= Tommie Wright =

American pianist, composer and professor

Tommie Wright (March 21, 1919 – May 8, 2014) was an American pianist, composer and professor best known for composing the Florida State Seminoles fight song.

Wright was a native of Indianapolis, Indiana. He received a degree from Arthur Jordan Conservatory of Music. He then received his master's degree from Indiana University Bloomington. He worked for as a pianist for NBC, providing background music for radio soap operas, TV shows and composing jingles for radio advertising. He served in the air force during World War II and wrote a musical for entertainment for the soldiers, entitled "Forward March." He has also written a plethora of musical compositions, ranging from songs, to ballets, to solo piano works.

He was hired to teach music as a professor at Florida State University from 1949 to 2008.

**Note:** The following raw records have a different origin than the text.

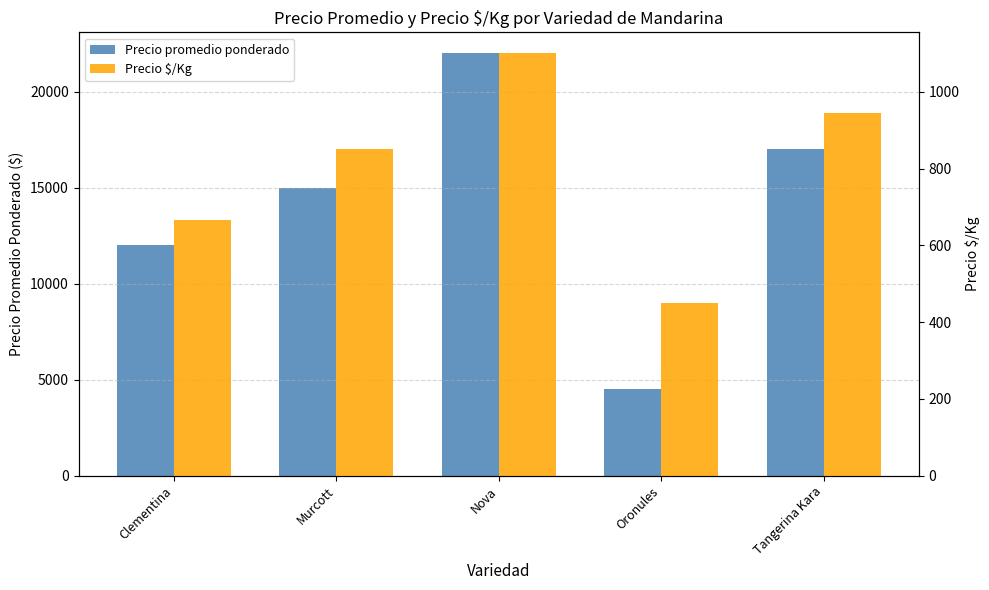

At how many categories does at least one series exceed 17341?

1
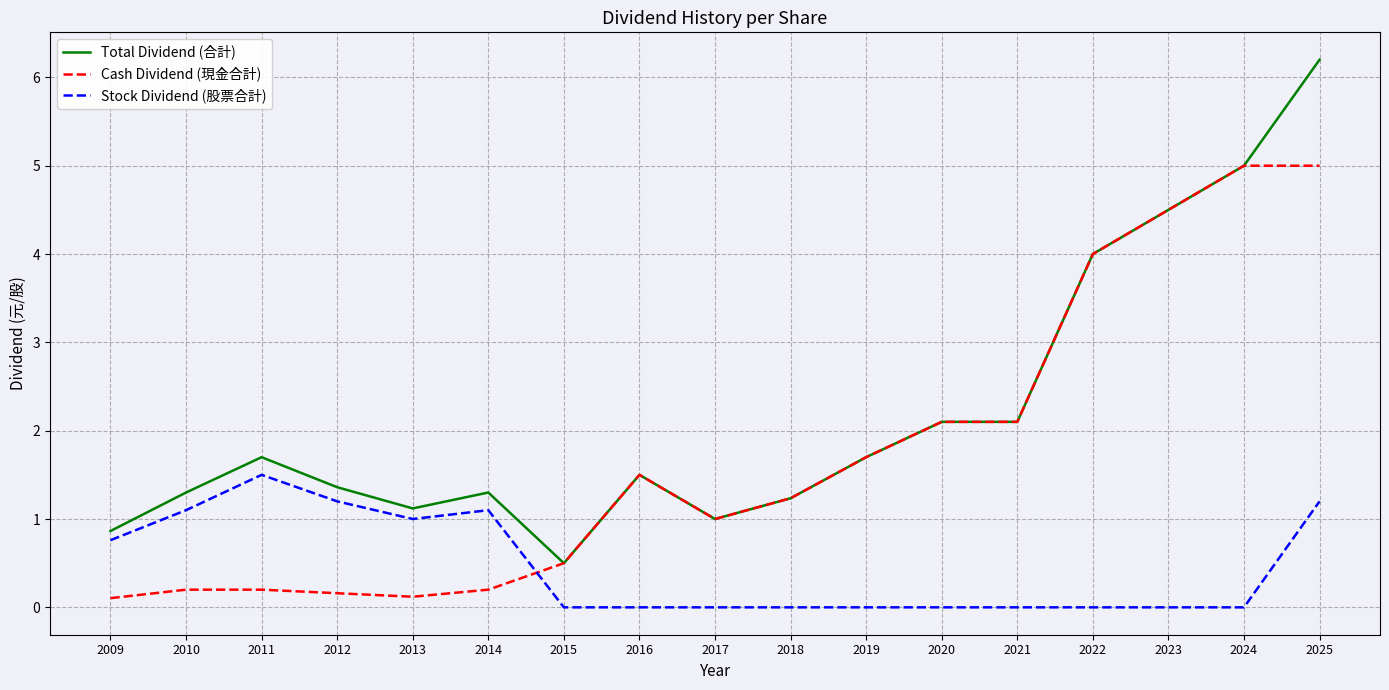

The value of Stock Dividend (股票合計) at 2015 is 0.0. True or false?

True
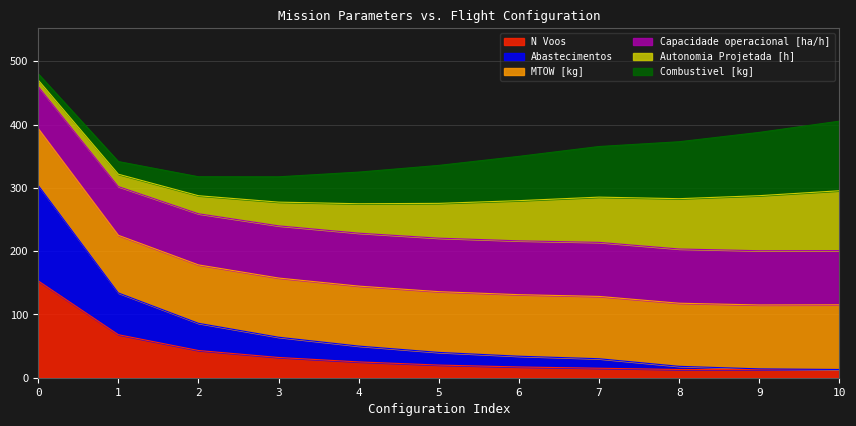

What is the highest value of the N Voos series?

153.0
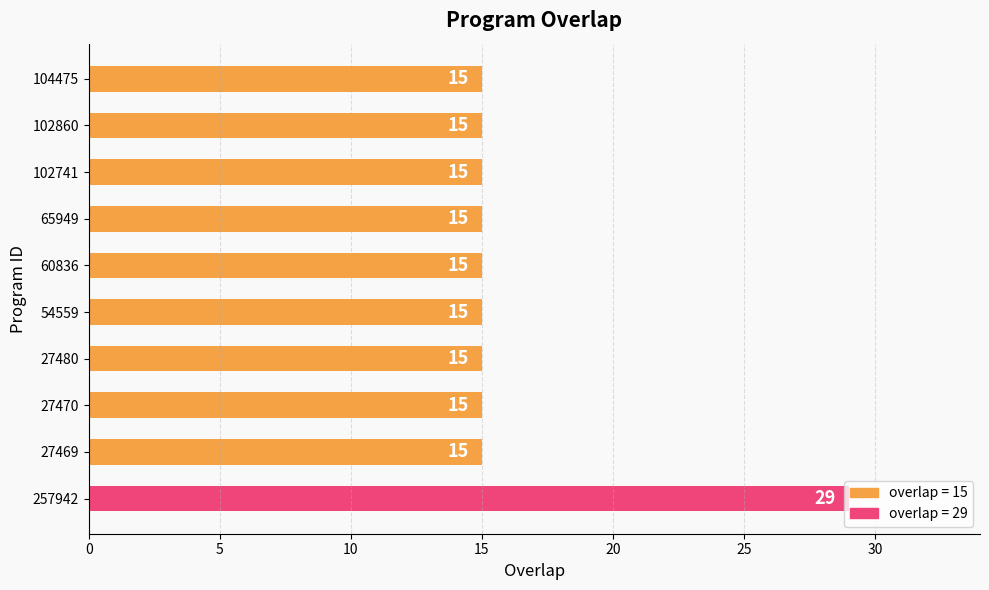

The value at 54559 is 15. True or false?

True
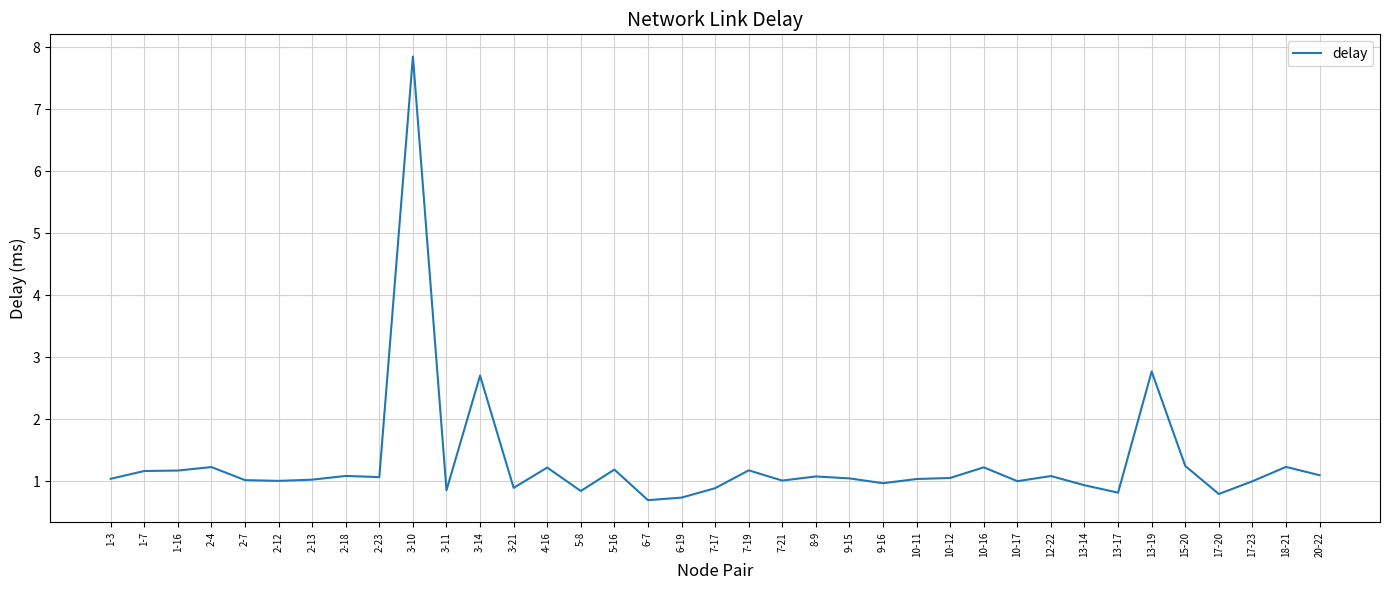

What position from the left is 2-12?

6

He taught there for years, teaching nearly 60,000 students. His music history course for non-majors was especially popular among students. He also started the Radio & Television department at Florida State.
In August 2012, FSU presented Wright with an honorary doctorate.

==Florida State Seminoles Fight Song==
Wright wrote the song with Doug Alley (a student at the school) in 1950. Doug Alley original wrote the song as a poem and Wright added music to it. He conducted the Marching Chiefs for the first time at a game in 2008

==Personal life and death==
Wright was married for over 30 years to Rosalinda, head of the foreign languages department at Tallahassee Community College with whom he had 3 daughters. He had also three other daughters from previous marriages. Three of his children went on to pursue music in adulthood, one as a voice teacher, one as a pianist, and one as a broadway performer. He died in Tallahassee Memorial Hospital on May 8, 2014.